■ ABOUT THIS EXERCISE: From the numbered points on misleading statistics, extract everything from "10. The false" down to "higher reporting rates.", word for word.

■ EXCERPT PROVIDED:
• • • • •

9. Large numbers do not indicate high frequency without knowledge of a population size, as in misleading reports of cycling deaths, murders committed by undocumented migrants or money sent to the European Union when the UK was a member state.
10. The false positive paradox, a consequence of Bayes' theorem, yields unexpected conclusions: for instance, a person's likelihood of having SARS-CoV-2 after a positive test result varies according to its prevalence in the population.
11. Relative risk can make sound more alarming than absolute risk, which is often omitted from news reports: for instance, an 18% increase in seizures could be an increase from 0.024% to 0.028%.
12. Measurement changes can cause inaccurate perception of trends: for example, widening of DSM criteria led to an increased proportion of the population who were diagnosed with autism; increased crime statistics can follow falls in prevalence but higher reporting rates.
13. With GDP and PISA rankings as case studies, changes in ranking position are not always statistically significant.
14. Individual studies should be contextualised, as in literature studies and meta-analyses, but are often reported in isolation in the news. This can lead scientific consensus on health to appear more changeable than in reality. The Lancet MMR autism fraud was amplified by lack of contextualisation.
15. Publication bias – which can be detected with a funnel plot – leads to overrepresentation of studies that report a correlation or large effect size. Daryl Bem's claimed evidence of effect preceding cause is used as an example.

• • • • •

Saved data entries
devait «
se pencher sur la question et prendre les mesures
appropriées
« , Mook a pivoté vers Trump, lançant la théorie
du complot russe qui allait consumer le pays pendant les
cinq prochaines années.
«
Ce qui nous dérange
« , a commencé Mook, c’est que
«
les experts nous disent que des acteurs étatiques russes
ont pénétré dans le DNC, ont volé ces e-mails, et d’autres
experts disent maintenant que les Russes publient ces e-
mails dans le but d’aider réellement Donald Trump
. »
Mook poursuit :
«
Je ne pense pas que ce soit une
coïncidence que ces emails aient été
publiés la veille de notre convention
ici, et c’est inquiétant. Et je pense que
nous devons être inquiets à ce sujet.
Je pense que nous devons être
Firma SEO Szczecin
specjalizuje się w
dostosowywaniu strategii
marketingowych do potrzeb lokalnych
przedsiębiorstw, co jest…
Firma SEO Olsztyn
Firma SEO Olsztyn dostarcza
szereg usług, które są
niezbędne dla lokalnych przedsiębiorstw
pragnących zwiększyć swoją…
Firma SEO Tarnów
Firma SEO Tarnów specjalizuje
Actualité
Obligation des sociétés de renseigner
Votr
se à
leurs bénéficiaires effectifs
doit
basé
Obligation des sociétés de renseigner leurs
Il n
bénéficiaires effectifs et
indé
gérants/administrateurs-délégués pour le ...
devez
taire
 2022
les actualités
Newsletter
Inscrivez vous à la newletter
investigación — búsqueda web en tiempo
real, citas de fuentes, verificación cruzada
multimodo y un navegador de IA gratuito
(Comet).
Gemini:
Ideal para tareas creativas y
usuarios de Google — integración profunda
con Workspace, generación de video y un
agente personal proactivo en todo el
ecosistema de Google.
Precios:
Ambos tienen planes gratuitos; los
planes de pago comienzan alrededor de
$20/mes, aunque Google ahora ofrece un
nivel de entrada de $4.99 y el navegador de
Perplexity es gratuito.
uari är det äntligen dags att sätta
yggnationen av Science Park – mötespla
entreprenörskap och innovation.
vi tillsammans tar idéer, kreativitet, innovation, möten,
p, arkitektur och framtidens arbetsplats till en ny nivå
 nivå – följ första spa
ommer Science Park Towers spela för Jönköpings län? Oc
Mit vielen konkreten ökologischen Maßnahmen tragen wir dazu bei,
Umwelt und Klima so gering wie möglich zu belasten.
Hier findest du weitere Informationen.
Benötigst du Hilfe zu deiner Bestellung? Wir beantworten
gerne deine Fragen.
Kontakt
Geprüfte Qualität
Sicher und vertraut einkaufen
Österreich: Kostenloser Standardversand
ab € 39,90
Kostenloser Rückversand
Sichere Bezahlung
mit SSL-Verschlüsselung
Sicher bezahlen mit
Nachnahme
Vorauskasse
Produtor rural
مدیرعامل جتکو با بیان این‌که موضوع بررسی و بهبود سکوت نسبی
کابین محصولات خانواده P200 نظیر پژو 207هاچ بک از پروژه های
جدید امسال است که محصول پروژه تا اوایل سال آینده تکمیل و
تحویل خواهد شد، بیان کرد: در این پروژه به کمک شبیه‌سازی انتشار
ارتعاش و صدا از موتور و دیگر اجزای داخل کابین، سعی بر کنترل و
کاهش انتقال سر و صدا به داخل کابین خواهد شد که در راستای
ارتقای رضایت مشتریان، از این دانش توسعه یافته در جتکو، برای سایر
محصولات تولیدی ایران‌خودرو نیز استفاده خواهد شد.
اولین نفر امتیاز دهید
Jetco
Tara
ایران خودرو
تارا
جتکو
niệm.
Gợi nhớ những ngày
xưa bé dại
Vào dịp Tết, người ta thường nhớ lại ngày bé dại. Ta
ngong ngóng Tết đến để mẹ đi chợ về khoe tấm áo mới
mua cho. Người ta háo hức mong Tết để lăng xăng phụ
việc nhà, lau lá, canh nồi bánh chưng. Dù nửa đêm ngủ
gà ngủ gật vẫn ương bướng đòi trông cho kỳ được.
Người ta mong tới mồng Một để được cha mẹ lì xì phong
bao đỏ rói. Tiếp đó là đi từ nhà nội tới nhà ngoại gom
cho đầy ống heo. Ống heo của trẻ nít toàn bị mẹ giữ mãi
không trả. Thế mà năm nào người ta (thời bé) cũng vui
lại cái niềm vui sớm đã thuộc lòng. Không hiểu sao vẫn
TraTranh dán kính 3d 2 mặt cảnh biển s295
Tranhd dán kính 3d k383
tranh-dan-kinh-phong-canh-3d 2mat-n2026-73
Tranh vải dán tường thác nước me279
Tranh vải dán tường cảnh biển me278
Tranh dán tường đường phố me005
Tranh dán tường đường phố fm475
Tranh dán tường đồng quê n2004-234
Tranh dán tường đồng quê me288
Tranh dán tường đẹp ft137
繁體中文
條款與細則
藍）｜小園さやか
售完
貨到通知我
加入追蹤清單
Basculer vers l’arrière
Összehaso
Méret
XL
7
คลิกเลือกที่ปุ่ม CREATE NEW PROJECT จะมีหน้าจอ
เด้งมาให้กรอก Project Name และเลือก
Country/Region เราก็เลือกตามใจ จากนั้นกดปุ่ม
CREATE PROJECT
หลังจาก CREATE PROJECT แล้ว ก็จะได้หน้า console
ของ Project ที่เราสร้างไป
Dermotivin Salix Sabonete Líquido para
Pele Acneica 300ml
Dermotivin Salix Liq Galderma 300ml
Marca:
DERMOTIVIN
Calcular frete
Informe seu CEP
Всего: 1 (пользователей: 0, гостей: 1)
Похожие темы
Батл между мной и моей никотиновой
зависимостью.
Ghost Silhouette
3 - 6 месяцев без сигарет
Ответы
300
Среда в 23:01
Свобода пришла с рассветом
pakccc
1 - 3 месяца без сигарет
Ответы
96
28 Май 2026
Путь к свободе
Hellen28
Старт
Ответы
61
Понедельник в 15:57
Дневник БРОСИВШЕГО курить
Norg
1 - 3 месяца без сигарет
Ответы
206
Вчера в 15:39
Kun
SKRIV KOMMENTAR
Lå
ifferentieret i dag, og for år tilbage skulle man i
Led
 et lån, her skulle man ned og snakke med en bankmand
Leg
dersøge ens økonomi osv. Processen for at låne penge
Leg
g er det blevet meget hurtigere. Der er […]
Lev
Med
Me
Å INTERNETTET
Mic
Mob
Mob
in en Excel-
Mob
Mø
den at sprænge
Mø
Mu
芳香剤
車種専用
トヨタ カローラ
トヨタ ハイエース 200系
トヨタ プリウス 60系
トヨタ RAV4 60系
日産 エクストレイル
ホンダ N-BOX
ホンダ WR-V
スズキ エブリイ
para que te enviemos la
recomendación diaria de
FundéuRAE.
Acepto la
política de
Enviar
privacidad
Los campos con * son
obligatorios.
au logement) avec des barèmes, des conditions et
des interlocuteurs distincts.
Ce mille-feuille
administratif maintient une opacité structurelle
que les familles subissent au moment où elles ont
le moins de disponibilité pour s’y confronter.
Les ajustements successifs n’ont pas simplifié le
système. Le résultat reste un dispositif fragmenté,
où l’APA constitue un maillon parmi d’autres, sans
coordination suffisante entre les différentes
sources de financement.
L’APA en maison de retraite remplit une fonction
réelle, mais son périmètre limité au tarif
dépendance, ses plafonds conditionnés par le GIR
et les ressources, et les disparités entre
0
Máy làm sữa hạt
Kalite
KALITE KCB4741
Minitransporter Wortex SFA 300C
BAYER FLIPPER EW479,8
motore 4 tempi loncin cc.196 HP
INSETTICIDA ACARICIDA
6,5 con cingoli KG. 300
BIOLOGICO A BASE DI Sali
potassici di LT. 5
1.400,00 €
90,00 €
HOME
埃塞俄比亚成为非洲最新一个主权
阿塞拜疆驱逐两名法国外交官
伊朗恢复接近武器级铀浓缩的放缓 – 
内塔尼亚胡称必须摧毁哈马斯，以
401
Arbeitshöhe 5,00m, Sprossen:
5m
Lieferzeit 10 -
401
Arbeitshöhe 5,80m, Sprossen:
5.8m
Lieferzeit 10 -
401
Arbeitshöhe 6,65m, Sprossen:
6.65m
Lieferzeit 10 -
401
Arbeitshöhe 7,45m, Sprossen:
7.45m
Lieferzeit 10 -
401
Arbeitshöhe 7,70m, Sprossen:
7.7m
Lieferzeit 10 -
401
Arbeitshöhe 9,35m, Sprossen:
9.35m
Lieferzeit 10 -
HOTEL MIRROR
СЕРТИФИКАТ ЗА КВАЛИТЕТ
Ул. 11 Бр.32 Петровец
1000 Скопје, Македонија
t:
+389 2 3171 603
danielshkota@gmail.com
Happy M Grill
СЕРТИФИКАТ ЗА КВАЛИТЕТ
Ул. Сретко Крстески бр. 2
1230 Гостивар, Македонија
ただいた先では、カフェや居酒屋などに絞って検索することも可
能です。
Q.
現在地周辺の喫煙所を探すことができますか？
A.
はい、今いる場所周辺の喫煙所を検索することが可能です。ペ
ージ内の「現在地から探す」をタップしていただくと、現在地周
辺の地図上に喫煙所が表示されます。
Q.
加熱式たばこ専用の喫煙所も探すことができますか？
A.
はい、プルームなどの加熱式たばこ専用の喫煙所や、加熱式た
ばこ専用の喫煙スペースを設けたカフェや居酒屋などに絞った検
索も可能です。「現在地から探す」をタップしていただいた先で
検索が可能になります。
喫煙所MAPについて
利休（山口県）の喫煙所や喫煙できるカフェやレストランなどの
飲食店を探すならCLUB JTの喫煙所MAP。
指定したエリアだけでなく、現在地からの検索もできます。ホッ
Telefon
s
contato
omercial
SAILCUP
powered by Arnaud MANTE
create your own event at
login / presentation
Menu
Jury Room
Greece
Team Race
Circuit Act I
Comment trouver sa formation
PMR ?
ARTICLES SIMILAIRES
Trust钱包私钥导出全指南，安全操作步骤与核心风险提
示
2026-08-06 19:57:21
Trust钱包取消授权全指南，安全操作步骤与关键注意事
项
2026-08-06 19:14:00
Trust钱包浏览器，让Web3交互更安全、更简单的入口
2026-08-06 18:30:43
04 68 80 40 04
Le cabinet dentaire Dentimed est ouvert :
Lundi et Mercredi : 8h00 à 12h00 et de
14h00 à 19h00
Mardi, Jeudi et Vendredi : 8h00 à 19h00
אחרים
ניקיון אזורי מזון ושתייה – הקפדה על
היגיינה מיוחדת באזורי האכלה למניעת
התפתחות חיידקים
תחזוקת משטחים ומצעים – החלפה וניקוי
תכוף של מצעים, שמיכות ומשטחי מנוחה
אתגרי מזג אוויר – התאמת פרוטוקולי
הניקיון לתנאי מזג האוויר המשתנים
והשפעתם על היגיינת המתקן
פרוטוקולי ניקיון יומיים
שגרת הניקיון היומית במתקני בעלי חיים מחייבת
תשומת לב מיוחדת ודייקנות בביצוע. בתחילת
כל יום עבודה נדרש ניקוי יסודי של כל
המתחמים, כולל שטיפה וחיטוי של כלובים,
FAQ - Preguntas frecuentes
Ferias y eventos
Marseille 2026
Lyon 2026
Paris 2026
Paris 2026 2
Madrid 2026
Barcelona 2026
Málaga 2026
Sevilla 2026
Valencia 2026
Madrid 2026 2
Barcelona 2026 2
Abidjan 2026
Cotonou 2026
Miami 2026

• • • • •

■ RESPONSE:
10. The false positive paradox, a consequence of Bayes' theorem, yields unexpected conclusions: for instance, a person's likelihood of having SARS-CoV-2 after a positive test result varies according to its prevalence in the population.
11. Relative risk can make sound more alarming than absolute risk, which is often omitted from news reports: for instance, an 18% increase in seizures could be an increase from 0.024% to 0.028%.
12. Measurement changes can cause inaccurate perception of trends: for example, widening of DSM criteria led to an increased proportion of the population who were diagnosed with autism; increased crime statistics can follow falls in prevalence but higher reporting rates.